Reste enfin cette double opposition tenace entre la raison et la Tradition d’une part, entre la Tradition et le Magistère d’autre part. Dans le premier cas, la liberté de l’acte de penser postule l’autonomie absolue de la raison et refuse donc toute vérité reçue par voie de transmission, de tradition. Dans le deuxième cas, c’est la Tradition librement interprétée qui doit juger le Magistère. C’est oublier que celui-ci est l’organe vivant sans lequel la Tradition n’est plus qu’un vague souvenir remisé dans les greniers de l’histoire.
Toutes ces caractéristiques modernes se retrouvent par définition chez les baptisés, qui sont aussi dans le monde et de leur temps, qu’ils soient dits « progressistes » ou « traditionalistes ».

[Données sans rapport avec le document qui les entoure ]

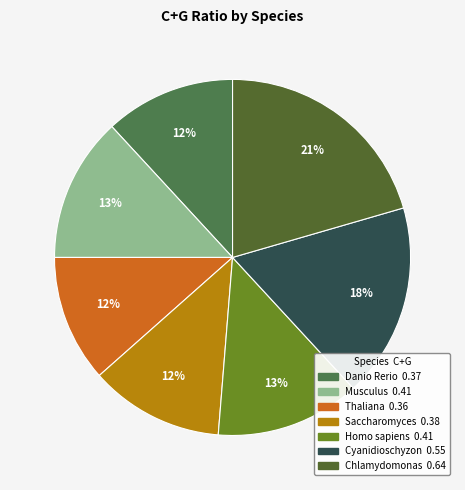

To the nearest percent, what percentage of the pie is Chlamydomonas?

21%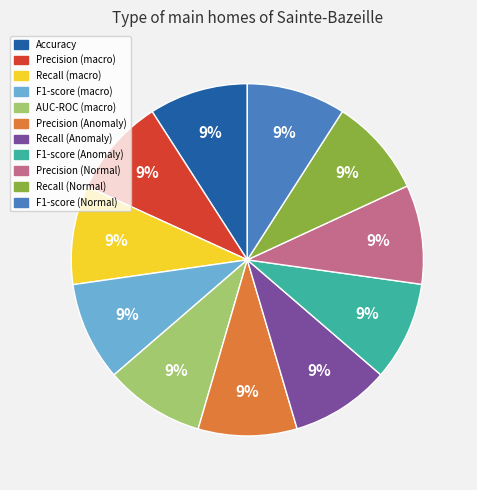

What percentage is the Accuracy slice, to the nearest percent?

9%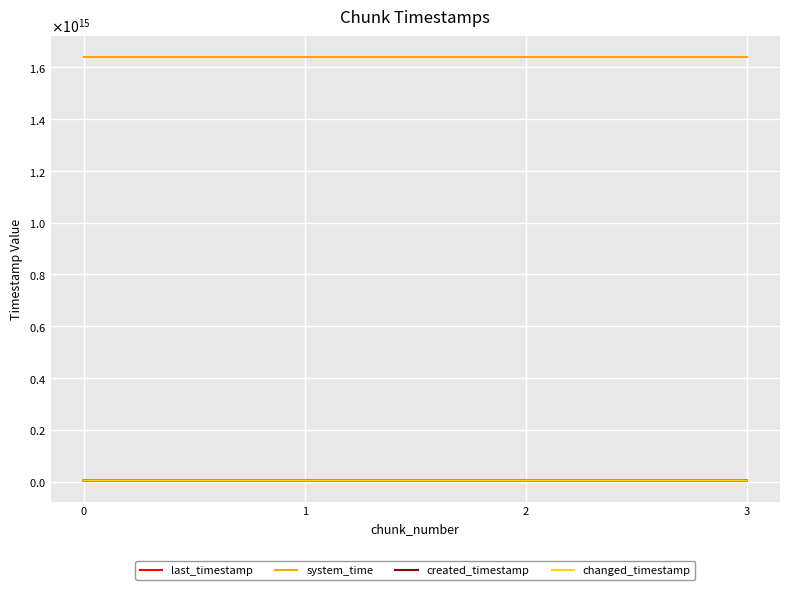

Does the chart have visible grid lines?

Yes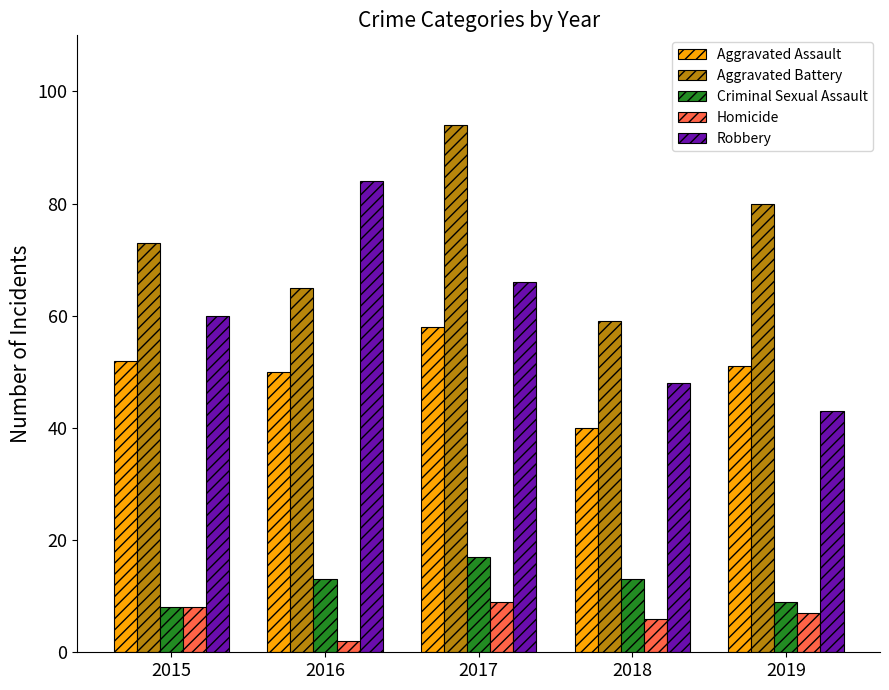

Count the number of categories in the chart.

5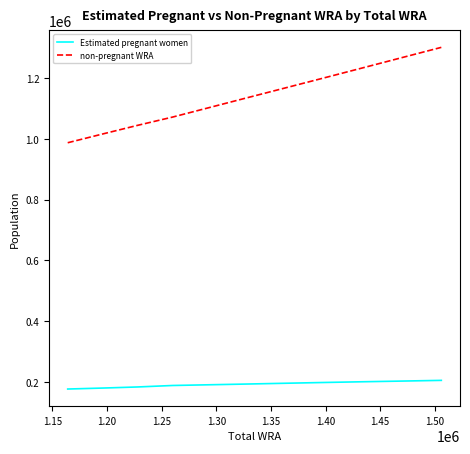

Does the chart display data point markers on the line(s)?

No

Ainsi, le temps que nous vivons, jalonné d’inquiétudes, de blessures, de ressentiments, est-il avant tout un temps de grâce. Oui, les réponses aux multiples questions qu’ont pu faire naître les décennies de l’après-Concile ne pourront venir que du Magistère de l’Église, le même, hier, aujourd’hui et à jamais, parce que « l’Église, c’est Jésus-Christ, mais Jésus-Christ répandu et communiqué. » Le Magistère n’est pas d’abord à mesurer en termes de syllogismes ou de juridiction, il est essentiellement l’expression de la Miséricorde du Christ toujours à l’œuvre en ce monde et appelle à ce titre la même confiance inébranlable. L’Église est servante de la vérité: ce n’est que par une nouvelle prise de conscience de la dimension essentiellement spirituelle du Magistère que pourront cesser les dialectiques et s’édifier l’unité.
Faut-il en effet mesurer la charité et freiner la réconciliation ? Faut-il tamiser la vérité et l’enseignement de l’Eglise? Les évêques répondent : « œuvrer pour la réconciliation dans la vérité et la charité ». Une condition essentielle s’impose ici, rappelée par le Saint-Père à l’Université du Latran dans son beau discours du 21 octobre dernier, et que les tumultes des semaines écoulées rendent plus urgente encore, alors qu’il s’agit du bien spirituel des hommes de ce temps : « Que l’espace du silence et de la contemplation, qui sont le décor indispensable sur lequel planter les interrogations que suscite l’esprit, puissent trouver entre ces murs des personnes attentives qui sachent en mesurer l’importance, l’efficacité et les conséquences pour la vie personnelle et sociale. »
C’est à ce prix que progresseront et la vérité, et la charité.


1 - On se permet ici de renvoyer aux pages 178–181 de ce numéro de Kephas, pour la recension du nouvel ouvrage collectif paru aux éditions Ad Solem, premier de la collection « Kephas », sous le titre L’Église servante de la vérité – Regards sur le Magistère.